- **WHAT IS NEEDED**:
Quote exactly and only this range of lines in the data below: the line that holds "<source format=kicad_pcb>" to the line that holds "(dxfpolygonmode false)", both included.

□ □ □ □ □ □ □

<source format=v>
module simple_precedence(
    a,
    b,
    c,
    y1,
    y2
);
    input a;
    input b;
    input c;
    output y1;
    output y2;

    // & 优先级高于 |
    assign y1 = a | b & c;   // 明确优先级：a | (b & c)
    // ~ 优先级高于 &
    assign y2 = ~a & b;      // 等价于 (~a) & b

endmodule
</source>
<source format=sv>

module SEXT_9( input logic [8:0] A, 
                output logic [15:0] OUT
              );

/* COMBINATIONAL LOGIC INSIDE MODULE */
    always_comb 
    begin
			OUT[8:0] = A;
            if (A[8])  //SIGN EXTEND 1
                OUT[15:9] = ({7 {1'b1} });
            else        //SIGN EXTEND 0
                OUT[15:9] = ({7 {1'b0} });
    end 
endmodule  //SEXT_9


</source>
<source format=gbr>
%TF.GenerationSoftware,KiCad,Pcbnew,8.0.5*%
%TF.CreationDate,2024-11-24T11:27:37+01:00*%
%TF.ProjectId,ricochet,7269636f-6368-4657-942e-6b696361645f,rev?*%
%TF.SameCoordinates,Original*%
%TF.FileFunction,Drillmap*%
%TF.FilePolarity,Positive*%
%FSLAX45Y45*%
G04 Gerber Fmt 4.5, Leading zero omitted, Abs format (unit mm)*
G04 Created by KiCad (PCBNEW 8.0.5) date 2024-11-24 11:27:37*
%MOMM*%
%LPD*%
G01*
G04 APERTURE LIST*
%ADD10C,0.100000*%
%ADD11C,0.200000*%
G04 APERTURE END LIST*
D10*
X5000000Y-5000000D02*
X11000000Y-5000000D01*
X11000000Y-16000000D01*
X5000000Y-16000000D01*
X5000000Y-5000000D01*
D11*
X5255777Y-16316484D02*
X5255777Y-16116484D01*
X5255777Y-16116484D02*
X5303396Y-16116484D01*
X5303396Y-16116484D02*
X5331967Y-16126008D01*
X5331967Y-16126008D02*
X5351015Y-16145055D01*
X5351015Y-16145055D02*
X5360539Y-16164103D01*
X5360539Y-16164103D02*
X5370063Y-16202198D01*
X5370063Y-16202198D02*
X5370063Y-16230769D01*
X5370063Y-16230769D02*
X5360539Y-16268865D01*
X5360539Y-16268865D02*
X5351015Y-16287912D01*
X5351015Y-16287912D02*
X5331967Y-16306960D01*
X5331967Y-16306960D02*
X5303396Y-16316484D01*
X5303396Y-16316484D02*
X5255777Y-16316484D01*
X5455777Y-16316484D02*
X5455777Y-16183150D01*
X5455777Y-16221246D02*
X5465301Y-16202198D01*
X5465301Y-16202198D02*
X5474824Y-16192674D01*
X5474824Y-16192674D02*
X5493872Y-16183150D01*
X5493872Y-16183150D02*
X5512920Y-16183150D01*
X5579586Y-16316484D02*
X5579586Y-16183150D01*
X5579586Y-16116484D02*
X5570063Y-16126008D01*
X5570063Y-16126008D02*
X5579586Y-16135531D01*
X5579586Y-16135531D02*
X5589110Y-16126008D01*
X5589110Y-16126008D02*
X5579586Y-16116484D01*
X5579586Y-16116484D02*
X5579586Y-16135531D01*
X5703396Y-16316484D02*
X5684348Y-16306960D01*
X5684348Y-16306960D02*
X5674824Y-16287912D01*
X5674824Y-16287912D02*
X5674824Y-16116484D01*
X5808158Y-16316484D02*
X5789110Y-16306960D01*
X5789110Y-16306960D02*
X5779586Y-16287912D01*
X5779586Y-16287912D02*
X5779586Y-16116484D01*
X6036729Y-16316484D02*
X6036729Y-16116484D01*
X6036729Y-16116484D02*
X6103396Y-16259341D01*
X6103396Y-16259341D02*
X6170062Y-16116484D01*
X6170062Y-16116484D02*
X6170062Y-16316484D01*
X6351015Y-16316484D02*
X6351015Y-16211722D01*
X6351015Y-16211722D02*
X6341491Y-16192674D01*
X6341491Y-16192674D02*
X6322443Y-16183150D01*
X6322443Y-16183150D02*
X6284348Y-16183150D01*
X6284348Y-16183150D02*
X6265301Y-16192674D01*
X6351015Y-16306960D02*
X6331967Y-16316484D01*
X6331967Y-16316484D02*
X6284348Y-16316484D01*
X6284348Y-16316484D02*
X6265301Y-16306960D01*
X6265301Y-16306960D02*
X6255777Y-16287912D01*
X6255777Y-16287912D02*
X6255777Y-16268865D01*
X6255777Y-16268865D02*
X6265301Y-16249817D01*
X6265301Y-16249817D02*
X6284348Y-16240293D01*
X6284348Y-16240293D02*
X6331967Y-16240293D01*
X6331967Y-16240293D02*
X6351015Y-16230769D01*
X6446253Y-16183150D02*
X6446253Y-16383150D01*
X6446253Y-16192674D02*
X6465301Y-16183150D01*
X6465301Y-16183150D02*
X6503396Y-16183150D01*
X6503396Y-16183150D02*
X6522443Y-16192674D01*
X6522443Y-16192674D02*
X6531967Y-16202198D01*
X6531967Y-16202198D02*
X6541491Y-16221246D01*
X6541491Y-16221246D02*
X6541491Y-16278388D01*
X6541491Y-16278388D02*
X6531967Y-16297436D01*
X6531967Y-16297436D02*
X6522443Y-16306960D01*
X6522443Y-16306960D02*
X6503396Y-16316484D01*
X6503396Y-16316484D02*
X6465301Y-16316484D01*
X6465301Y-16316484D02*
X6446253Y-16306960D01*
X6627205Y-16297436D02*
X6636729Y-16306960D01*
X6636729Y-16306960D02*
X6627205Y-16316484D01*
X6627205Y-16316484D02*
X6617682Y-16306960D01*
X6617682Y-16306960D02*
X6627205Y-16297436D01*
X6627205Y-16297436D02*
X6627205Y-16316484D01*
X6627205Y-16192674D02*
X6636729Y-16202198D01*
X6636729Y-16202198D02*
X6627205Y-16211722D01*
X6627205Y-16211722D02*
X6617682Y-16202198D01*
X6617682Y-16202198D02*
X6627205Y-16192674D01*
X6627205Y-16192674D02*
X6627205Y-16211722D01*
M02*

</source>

□ □ □ □ □ □ □

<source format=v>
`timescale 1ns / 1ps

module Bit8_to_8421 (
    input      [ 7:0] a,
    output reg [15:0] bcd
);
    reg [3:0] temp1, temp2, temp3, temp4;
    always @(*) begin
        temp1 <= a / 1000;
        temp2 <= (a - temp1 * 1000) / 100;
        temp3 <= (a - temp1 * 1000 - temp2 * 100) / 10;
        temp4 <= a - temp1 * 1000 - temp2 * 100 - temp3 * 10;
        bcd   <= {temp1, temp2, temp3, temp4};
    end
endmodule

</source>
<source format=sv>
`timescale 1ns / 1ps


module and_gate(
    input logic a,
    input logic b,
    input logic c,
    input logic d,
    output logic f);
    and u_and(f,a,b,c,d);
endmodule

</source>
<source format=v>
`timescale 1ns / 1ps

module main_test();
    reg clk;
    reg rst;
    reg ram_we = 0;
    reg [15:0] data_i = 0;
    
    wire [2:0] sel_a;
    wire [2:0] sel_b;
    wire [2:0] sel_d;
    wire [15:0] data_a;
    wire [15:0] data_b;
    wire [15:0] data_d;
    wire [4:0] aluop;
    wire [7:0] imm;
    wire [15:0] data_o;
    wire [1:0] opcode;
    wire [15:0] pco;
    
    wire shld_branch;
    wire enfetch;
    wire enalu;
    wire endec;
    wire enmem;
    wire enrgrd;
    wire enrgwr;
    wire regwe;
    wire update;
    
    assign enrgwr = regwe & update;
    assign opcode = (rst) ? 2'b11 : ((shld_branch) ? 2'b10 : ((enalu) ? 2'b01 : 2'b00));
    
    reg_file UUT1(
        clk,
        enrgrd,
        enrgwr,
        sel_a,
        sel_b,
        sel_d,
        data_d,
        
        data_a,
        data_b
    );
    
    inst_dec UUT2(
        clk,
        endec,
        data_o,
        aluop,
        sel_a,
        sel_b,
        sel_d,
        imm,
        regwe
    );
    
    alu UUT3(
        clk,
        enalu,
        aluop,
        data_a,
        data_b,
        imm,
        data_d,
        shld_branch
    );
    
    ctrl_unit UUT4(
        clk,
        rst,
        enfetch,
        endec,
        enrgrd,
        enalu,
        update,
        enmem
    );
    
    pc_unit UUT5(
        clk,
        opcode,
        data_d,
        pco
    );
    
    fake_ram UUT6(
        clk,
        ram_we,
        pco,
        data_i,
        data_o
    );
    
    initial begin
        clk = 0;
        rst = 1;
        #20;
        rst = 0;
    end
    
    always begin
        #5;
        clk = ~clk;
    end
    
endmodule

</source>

□ □ □ □ □ □ □

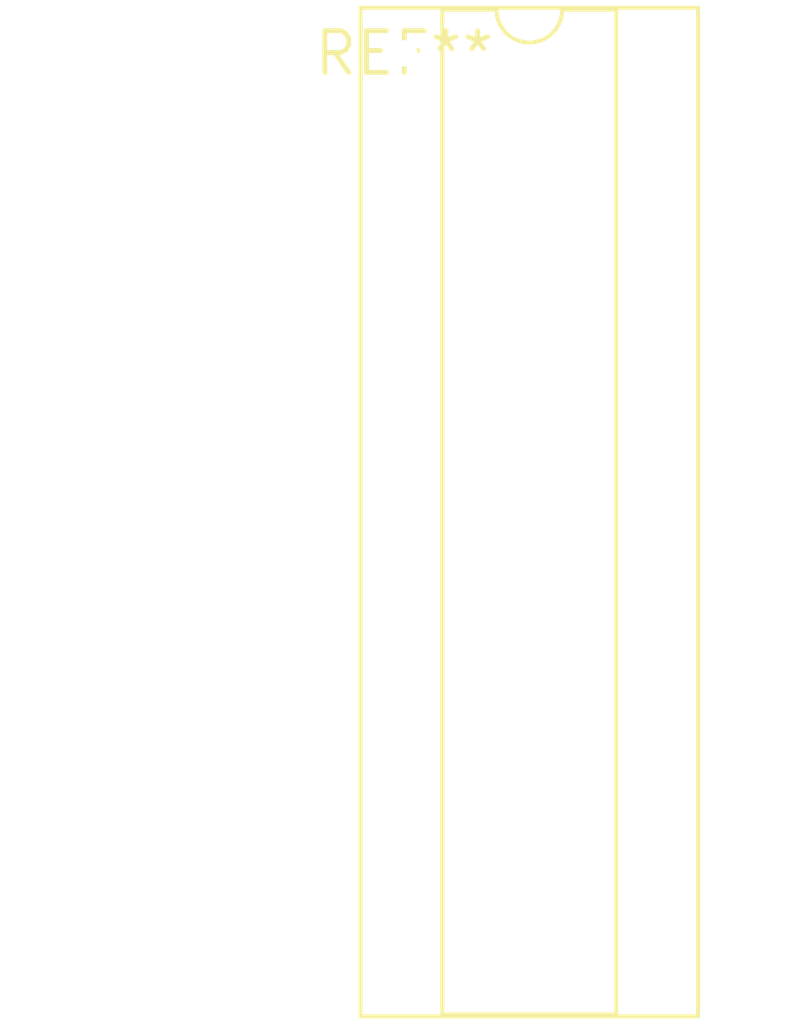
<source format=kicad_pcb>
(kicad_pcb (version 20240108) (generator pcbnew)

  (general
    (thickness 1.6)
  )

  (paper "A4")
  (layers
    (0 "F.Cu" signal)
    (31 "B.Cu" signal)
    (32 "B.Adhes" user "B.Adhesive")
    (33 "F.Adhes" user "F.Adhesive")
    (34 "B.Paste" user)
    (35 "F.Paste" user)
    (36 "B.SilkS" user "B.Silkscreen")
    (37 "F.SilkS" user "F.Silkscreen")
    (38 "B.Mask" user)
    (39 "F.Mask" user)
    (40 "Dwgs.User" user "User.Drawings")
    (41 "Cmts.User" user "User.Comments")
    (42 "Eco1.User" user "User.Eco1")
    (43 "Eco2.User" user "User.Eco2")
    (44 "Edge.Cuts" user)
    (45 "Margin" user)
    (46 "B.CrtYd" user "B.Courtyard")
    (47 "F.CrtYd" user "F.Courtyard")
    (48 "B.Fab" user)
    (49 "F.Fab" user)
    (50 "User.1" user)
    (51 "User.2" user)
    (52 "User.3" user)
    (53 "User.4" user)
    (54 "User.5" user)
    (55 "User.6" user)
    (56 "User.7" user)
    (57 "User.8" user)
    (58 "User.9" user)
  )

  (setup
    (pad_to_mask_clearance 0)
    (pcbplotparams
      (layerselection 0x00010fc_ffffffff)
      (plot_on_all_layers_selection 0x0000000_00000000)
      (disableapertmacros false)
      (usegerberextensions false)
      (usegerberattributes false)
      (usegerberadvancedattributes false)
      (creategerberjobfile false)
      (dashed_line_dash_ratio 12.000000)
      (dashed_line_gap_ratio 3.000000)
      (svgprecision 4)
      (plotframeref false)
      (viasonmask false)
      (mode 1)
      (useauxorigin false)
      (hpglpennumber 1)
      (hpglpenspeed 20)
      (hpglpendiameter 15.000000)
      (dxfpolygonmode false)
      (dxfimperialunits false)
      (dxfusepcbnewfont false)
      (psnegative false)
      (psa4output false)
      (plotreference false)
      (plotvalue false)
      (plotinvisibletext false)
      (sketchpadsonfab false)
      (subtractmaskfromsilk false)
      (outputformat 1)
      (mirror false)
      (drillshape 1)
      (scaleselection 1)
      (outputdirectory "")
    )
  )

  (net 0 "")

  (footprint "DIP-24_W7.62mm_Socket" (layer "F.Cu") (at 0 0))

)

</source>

□ □ □ □ □ □ □

- **EXERCISE OUTPUT**:
<source format=kicad_pcb>
(kicad_pcb (version 20240108) (generator pcbnew)

  (general
    (thickness 1.6)
  )

  (paper "A4")
  (layers
    (0 "F.Cu" signal)
    (31 "B.Cu" signal)
    (32 "B.Adhes" user "B.Adhesive")
    (33 "F.Adhes" user "F.Adhesive")
    (34 "B.Paste" user)
    (35 "F.Paste" user)
    (36 "B.SilkS" user "B.Silkscreen")
    (37 "F.SilkS" user "F.Silkscreen")
    (38 "B.Mask" user)
    (39 "F.Mask" user)
    (40 "Dwgs.User" user "User.Drawings")
    (41 "Cmts.User" user "User.Comments")
    (42 "Eco1.User" user "User.Eco1")
    (43 "Eco2.User" user "User.Eco2")
    (44 "Edge.Cuts" user)
    (45 "Margin" user)
    (46 "B.CrtYd" user "B.Courtyard")
    (47 "F.CrtYd" user "F.Courtyard")
    (48 "B.Fab" user)
    (49 "F.Fab" user)
    (50 "User.1" user)
    (51 "User.2" user)
    (52 "User.3" user)
    (53 "User.4" user)
    (54 "User.5" user)
    (55 "User.6" user)
    (56 "User.7" user)
    (57 "User.8" user)
    (58 "User.9" user)
  )

  (setup
    (pad_to_mask_clearance 0)
    (pcbplotparams
      (layerselection 0x00010fc_ffffffff)
      (plot_on_all_layers_selection 0x0000000_00000000)
      (disableapertmacros false)
      (usegerberextensions false)
      (usegerberattributes false)
      (usegerberadvancedattributes false)
      (creategerberjobfile false)
      (dashed_line_dash_ratio 12.000000)
      (dashed_line_gap_ratio 3.000000)
      (svgprecision 4)
      (plotframeref false)
      (viasonmask false)
      (mode 1)
      (useauxorigin false)
      (hpglpennumber 1)
      (hpglpenspeed 20)
      (hpglpendiameter 15.000000)
      (dxfpolygonmode false)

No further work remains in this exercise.